Written problem 1:
In two sentences, summarize the account of the barge trip in Burgundy.
Written problem 2:
Answer these questions using the account of the barge trip in Burgundy.
(a) Between which two places did the barge travel?
(b) Why was one cabin available to the couple after their upgraded room had been given away?
(c) In which part of Paris was the wallet stolen?
Written problem 3:
Carry on the account of the barge trip in Burgundy from the point where it stops.

Text passage:
··········

The French visit was built around a 5 ½ day barge trip (Sunday afternoon to Saturday morning from Montbard to Tanlay) on a Burgundy canal. The barge, named the Joie de Vivre, is part of a trend that seems to have spread across Europe: to resurrect decrepit canal barges as luxury cruise accommodations for a small number of people—a dozen plus or minus. I doubt I will ever eat or drink (wine) again as good as what was served on the barge. The slow travel—surely no faster than a person strolls—on a waterway meandering through rural landscapes, sometimes paralleling a road, was serene.
The trip started with a van picking us up outside cousin Annie’s apartment in Paris. Another passenger was waiting at the same location, a fellow from South Carolina, probably in his late 60s, who called himself JR. He exuded bluster and narcissism, and during the wait for the pick-up and then the long ride to the barge (altogether over three hours), Maxine and I were fretting that we would have a terrible time, that all passengers would be like JR. I was ready to play the honeymoon card: to say that Maxine and I didn’t mean to be antisocial, but because we were on our honeymoon we were going to be pretty private and keep to ourselves.
In fact, there were two other couples with whom we got along great. All of us luxuriated in the food, peace, quiet, extensive reading, and land tours to places of greater and lesser interest within an hour or so’s drive of the canal. Maxine and I still think of this as the most peaceful time we’ve had together.
The trip had a couple of down sides. We had registered and paid for the one room that was advertised as an upgrade over the others. On arrival at the barge, we discovered this room had been given to another couple. We complained, and since one of the five cabins was empty, we were given two rooms with a connecting door, which helped us feel less cramped.
Summer was late this year, and early in our Paris visit we were chilly at times. Half-way through the barge trip, however, the worst of summer heat and humidity struck. The AC in our room on the barge was almost useless, a fact that greatly interfered with the sense of “luxury” and kept us out of the room most of our waking time.
Let me conclude this summary by dwelling a bit on JR. My first impression was of a man who expected others to adapt to his way of life, which appeared to be conservative, politically and otherwise. In Paris a couple of days earlier a pickpocket had stolen my wallet on a bus near my aunt’s home in the 20th arrondissement, a relatively poor, working-class and immigrant part of Paris, and JR’s first question when I recounted the event was about the color of the thief. Within the first couple of days of the trip, he made at least three disparaging references to Japanese. On the drive to the barge he referred to “Japs”; normally I feel obligated to respond when I hear such things, but sitting in the back seat, I chose instead to pretend I was concentrating on a book and hadn’t heard him. The next day he made a reference to Japanese gardeners, and I simply walked away from him. On the Tuesday, he made some remark about Japanese tourists, and I said, “Were you in the War? You seem to have an animus against the Japanese.” He replied that he was praising them, but he made no further mention (in my hearing, at any rate) during the trip.
JR had in recent years become fixated on wine, and while he apparently did know a great deal about it he seemed incapable of letting anyone forget that. On the barge, he had an opinion about everything.

··········

Portion of a data file

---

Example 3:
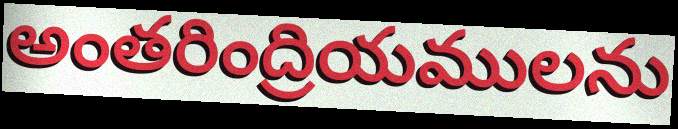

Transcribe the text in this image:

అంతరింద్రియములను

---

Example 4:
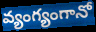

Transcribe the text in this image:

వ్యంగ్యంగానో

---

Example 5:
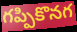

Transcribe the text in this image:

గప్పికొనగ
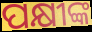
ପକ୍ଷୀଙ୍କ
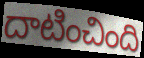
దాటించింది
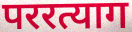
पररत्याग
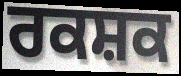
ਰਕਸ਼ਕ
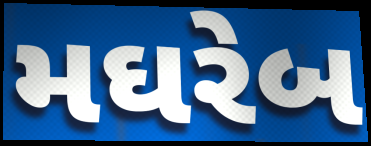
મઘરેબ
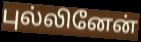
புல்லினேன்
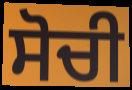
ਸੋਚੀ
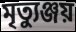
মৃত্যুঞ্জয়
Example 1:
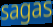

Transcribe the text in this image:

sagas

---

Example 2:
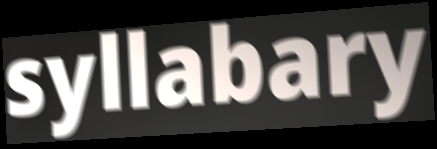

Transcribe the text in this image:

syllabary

··········

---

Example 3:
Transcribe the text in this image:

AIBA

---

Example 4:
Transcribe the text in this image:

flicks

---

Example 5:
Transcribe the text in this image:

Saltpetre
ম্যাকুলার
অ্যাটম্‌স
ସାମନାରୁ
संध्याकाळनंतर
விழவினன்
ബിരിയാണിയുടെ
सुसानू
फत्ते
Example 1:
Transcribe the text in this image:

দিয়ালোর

··········

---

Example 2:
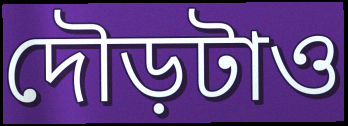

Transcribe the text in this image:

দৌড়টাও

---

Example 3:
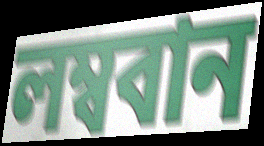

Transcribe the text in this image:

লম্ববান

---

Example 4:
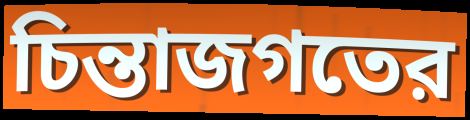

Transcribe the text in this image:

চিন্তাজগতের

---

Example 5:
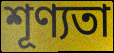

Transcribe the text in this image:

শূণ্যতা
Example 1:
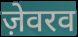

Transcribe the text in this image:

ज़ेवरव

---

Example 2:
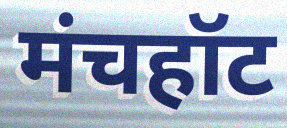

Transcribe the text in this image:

··········

Result 1:
A visit to France centered on a 5 ½ day luxury barge trip on a Burgundy canal, which proved serene and full of excellent food and wine, and the couple got along well with two other couples despite fearing at first that all passengers would be like a blustering fellow traveler called JR. The trip had some drawbacks, including a promised upgraded room given to another couple and nearly useless air conditioning during a heat wave, and JR repeatedly made disparaging remarks about Japanese people and showed off his knowledge of wine.

Result 2:
(a) From Montbard to Tanlay.
(b) One of the five cabins was empty.
(c) The 20th arrondissement.

Result 3:
But as the days passed I began to feel sorry for him. First, he told us that his sweetheart (“lady,” I think he called her) was unable to come: she had been in a car accident. Within the next couple of days, he said something that forced any listener (in this case, me) to ask: “What happened to your wife?” It turned out she was killed in 1999 by a drunk driver; and his current “lady” had recently been badly hurt (though not fatally) in an accident with a drunk driver. It became apparent that JR was a very sad man who put on a show of total self-possession (having told us this brief history, he immediately added that it was his problem to deal with). It also became apparent that rather than expecting people to conform to his life context (or perhaps he just gave up on that when no one took the bait), he was desperate to feel that the rest of us accepted him.
Apparently JR had made a good deal of money years earlier by inventing some crucial tool for the oil business, and he had relatively recently taken up wine importing out of personal interest. I doubt he makes much money out of it, but that doesn't matter: it makes him happy.
Maxine and I avoided JR as much as possible (the other two couples agreed to take turns riding in the van in which he rode; two vans ferried us around), and I’m not sorry we did so, but I find that after the trip I feel a bit guilty that I didn’t engage with such an obviously sad and repressed—albeit tedious—man.
One key intellectual experience stands out about this trip. For the first time I can remember, I felt an intense interest in agriculture—or rather, in the role agriculture plays in culture and its evolution. I’d driven cross-country through Iowa and Nebraska decades ago, and I don’t remember being any more than bored with the landscape. But the huge fields on the hilly Burgundy landscape fascinated me and sometimes even made my heart soar with excitement.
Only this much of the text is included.